Fusion of Visual and Thermal Signatures with Eyeglass Removal
for Robust Face Recognition
Jingu Heo, Seong G. Kong, Besma R. Abidi, and Mongi A. Abidi
Imaging, Robotics, and Intelligent Systems Laboratory
Department of Electrical and Computer Engineering
The University of Tennessee
Knoxville, TN 37996-2100, U.S.A.
Abstract – This paper describes a fusion of visual and
thermal infrared (IR) images for robust face
recognition. Two types of fusion methods are
discussed: data fusion and decision fusion. Data fusion
produces an illumination-invariant face image by
adaptively integrating registered visual and thermal
face images. Decision fusion combines matching scores
of individual face recognition modules. In the data
fusion process, eyeglasses, which block thermal energy,
are detected from thermal images and replaced with an
eye template. Three fusion-based face recognition
techniques are implemented and tested: Data fusion of
visual and thermal images (Df), Decision fusion with
highest matching score (Fh), and Decision fusion with
average matching score (Fa). A commercial face
recognition software FaceIt® is used as an individual
recognition module. Comparison results show that
fusion-based face recognition techniques outperformed
individual visual and thermal face recognizers under
illumination variations and facial expressions.
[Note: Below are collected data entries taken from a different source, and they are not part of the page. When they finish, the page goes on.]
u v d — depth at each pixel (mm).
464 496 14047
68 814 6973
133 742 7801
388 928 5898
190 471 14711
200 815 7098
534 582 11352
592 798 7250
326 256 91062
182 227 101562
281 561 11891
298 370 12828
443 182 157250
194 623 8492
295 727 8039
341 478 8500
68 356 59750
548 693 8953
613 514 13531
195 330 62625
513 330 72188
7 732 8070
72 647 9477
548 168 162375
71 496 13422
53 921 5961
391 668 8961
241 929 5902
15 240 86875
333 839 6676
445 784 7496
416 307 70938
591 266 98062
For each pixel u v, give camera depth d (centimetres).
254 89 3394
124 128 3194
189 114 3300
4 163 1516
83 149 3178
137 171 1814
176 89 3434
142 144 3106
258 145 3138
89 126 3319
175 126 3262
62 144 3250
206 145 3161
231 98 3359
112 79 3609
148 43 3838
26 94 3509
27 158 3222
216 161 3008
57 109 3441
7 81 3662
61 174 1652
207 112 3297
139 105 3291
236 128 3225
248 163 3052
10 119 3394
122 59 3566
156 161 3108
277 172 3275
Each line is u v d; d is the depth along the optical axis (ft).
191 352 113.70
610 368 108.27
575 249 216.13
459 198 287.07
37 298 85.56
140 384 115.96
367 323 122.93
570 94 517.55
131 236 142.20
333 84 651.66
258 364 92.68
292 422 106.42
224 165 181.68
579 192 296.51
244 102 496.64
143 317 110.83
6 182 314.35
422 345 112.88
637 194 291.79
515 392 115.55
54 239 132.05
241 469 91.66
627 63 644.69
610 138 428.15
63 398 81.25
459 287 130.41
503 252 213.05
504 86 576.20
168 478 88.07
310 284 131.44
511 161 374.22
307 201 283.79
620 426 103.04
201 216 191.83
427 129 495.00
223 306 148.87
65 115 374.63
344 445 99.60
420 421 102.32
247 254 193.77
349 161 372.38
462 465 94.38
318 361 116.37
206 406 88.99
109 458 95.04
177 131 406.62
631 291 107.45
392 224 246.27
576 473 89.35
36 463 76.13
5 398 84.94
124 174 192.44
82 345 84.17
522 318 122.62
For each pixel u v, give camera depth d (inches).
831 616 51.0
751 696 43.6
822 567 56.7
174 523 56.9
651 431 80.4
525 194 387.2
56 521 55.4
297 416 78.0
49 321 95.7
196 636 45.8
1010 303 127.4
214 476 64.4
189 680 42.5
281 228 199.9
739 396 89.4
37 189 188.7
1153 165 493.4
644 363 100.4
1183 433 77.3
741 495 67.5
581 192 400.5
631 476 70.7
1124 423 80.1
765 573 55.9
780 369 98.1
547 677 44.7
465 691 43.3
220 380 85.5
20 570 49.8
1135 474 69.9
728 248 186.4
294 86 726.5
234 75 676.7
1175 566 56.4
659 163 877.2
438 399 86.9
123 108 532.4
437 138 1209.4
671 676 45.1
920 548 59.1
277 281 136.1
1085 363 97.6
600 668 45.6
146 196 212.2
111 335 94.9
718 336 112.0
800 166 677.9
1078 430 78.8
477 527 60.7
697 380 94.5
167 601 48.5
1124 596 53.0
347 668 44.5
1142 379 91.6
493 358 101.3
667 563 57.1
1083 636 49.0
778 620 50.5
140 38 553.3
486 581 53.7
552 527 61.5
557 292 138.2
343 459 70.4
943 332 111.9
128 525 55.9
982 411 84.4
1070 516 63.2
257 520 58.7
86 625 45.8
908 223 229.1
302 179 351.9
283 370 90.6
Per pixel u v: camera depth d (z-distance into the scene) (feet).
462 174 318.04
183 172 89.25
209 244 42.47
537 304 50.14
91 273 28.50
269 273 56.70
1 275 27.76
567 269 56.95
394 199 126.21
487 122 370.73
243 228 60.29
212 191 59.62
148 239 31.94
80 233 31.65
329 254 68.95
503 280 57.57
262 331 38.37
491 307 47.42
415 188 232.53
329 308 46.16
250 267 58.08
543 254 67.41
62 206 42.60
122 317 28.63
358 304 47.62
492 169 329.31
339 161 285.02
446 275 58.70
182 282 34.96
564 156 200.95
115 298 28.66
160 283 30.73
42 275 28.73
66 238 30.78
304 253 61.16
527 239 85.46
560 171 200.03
Despite a significant level of maturity and a few
practical successes, face recognition is still a highly
challenging task in pattern recognition and computer
vision . Face recognition based only on the visual
spectrum has shown difficulties in performing consistently
under uncontrolled operating conditions. Face recognition
accuracy degrades quickly when the lighting is dim or
when it does not uniformly illuminate the face . Light
reflected from human faces also varies depending on the
skin color of people from different ethnic groups.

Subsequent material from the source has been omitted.